**Data for this task**

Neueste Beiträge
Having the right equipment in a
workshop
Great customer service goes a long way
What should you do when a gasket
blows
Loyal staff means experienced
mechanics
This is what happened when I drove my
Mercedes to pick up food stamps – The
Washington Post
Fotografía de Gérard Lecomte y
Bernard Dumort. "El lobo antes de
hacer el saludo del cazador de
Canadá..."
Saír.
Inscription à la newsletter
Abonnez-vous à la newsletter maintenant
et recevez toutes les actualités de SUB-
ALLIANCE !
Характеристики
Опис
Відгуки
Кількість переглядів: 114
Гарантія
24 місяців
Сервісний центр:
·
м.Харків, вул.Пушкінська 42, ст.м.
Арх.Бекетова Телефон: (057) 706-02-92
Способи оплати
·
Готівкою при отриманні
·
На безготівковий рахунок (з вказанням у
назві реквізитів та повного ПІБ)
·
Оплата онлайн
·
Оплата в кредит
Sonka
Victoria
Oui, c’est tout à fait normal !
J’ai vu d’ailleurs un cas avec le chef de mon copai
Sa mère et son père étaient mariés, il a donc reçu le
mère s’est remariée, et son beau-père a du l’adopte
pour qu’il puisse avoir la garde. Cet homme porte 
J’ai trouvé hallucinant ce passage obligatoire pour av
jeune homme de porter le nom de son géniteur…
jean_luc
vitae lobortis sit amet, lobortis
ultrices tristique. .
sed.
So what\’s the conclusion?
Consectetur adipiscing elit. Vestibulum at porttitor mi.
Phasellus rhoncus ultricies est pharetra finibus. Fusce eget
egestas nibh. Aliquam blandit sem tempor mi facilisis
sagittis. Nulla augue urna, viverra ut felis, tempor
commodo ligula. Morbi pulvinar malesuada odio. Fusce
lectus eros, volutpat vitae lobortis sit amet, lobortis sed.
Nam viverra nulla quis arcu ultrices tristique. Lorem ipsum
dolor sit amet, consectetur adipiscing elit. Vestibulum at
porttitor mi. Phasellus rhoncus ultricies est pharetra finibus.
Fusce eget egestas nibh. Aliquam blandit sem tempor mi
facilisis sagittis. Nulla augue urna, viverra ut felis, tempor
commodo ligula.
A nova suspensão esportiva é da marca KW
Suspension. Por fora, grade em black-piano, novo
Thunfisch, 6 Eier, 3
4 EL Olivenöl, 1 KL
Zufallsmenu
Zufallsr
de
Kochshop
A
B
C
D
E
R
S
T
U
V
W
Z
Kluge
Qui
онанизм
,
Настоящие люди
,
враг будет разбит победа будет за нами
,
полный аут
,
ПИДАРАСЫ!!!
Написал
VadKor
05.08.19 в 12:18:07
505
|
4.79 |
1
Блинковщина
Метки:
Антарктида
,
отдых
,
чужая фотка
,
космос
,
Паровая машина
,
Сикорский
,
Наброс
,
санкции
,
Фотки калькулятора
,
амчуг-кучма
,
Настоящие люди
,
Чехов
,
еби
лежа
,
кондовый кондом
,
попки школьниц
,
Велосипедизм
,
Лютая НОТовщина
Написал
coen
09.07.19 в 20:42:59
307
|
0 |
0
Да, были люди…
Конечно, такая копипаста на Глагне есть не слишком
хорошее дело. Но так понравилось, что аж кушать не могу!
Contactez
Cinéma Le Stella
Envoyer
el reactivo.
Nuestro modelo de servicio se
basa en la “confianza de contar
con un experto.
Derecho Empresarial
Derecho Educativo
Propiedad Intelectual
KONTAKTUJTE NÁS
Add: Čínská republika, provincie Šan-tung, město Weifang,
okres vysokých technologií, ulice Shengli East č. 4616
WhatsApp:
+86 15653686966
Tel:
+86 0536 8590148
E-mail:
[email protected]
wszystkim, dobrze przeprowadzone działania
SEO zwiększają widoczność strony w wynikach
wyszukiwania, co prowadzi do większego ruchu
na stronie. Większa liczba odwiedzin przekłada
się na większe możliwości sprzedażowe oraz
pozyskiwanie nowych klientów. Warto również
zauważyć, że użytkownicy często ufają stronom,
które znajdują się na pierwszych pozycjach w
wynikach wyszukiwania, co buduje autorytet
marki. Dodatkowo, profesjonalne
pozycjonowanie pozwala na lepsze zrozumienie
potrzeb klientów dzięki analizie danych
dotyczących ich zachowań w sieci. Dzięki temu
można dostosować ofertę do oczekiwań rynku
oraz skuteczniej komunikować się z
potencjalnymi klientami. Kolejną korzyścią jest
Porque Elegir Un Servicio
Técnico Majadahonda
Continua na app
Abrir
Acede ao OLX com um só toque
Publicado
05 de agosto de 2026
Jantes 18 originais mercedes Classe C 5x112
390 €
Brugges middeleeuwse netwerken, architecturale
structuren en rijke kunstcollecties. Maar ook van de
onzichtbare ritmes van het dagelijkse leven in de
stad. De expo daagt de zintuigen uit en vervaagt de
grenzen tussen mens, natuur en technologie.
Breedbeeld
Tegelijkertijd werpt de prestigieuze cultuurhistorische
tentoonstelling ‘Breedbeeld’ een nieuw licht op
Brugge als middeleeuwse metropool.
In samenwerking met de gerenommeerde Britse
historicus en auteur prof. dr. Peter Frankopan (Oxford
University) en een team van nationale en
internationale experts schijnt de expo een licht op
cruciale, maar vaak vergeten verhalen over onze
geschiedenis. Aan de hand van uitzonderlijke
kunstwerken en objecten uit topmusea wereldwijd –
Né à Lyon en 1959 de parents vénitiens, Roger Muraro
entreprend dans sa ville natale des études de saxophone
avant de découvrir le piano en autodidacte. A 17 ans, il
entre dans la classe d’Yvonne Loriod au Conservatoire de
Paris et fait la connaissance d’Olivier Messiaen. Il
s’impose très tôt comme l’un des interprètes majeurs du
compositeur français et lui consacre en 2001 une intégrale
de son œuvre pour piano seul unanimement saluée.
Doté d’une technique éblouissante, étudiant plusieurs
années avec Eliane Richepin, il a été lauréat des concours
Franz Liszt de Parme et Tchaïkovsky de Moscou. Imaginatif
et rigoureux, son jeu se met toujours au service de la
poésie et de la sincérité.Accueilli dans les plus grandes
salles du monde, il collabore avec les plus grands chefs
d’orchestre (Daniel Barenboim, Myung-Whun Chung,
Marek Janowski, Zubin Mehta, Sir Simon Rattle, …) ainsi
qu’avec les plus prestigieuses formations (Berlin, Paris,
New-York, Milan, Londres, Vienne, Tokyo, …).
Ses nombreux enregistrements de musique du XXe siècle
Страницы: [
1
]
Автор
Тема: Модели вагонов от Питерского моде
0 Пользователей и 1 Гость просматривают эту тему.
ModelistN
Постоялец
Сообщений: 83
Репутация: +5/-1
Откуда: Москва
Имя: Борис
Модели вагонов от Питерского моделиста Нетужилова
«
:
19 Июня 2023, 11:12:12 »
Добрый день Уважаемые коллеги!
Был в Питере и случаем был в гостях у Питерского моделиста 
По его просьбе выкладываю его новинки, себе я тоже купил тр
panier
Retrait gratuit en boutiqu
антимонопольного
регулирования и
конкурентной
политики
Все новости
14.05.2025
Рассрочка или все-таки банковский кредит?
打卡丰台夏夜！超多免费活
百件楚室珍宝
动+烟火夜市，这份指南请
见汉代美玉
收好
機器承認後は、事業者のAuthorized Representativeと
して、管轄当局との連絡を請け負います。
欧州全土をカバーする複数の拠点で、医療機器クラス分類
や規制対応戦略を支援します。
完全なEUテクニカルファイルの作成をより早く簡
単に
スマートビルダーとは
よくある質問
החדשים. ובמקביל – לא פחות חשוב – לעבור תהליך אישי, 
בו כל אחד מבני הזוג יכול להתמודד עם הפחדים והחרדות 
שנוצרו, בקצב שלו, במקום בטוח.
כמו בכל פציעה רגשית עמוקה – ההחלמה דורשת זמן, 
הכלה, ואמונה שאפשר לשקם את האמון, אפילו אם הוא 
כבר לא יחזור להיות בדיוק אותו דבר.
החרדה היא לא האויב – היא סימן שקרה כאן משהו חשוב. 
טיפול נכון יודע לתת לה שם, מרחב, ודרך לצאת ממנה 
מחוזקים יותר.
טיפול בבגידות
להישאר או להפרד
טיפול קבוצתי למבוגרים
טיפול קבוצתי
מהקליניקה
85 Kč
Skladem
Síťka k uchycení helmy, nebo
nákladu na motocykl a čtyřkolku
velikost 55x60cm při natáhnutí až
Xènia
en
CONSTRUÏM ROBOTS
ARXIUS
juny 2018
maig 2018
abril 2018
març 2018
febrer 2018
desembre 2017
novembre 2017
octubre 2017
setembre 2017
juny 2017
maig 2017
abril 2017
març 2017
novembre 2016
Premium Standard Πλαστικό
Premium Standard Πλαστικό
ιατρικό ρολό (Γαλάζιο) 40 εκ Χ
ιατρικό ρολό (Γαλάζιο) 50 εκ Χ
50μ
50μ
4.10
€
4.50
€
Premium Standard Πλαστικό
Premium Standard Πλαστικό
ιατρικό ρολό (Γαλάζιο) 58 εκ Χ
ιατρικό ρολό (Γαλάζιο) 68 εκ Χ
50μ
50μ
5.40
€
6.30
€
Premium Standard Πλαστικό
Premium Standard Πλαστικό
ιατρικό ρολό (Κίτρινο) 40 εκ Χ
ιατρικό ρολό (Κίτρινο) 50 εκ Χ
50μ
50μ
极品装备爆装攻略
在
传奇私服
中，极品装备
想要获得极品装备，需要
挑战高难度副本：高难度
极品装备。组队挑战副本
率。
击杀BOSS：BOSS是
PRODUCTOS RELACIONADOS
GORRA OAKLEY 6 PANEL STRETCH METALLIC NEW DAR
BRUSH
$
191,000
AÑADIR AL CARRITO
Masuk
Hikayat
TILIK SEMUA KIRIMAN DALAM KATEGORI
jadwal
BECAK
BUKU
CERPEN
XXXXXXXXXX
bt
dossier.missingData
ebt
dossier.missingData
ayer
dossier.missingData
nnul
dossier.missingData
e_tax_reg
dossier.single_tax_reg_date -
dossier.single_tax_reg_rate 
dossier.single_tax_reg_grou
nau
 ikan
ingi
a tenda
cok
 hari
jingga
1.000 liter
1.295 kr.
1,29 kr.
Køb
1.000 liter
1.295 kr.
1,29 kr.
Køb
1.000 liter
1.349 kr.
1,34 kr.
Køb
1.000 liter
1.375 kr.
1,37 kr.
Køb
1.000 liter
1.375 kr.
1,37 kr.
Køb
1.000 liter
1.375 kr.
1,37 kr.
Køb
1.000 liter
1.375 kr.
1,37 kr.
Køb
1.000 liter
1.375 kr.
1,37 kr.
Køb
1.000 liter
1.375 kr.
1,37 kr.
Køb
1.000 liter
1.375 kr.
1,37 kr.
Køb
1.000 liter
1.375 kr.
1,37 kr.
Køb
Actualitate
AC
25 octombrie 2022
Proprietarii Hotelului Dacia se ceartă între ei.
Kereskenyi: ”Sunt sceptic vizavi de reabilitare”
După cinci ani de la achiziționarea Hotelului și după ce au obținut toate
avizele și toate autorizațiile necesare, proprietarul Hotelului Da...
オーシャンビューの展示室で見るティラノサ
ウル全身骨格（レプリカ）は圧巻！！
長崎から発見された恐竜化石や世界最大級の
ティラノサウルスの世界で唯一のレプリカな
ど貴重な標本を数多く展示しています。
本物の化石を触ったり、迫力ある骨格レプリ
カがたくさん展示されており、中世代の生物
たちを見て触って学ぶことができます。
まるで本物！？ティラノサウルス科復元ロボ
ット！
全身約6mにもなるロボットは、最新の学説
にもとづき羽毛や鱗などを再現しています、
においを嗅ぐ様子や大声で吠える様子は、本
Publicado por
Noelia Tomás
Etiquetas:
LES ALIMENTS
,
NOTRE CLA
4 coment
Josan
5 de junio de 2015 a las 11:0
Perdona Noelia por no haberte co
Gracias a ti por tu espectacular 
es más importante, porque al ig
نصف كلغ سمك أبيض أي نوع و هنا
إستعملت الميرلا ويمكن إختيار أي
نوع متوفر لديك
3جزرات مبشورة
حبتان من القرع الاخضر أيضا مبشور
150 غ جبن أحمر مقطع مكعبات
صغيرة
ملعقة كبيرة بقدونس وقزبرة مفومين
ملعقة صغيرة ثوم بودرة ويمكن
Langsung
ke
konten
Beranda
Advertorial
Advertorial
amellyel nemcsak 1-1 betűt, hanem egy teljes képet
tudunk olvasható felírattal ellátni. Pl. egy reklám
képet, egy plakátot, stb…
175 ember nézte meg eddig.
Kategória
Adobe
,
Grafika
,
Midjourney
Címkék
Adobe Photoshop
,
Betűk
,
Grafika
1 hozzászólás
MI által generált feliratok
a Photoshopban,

**Problem to work on**
Pull out every line of the listing above that contains the word "newsletter" and copy each one in full.

**Answer space**
Inscription à la newsletter
Abonnez-vous à la newsletter maintenant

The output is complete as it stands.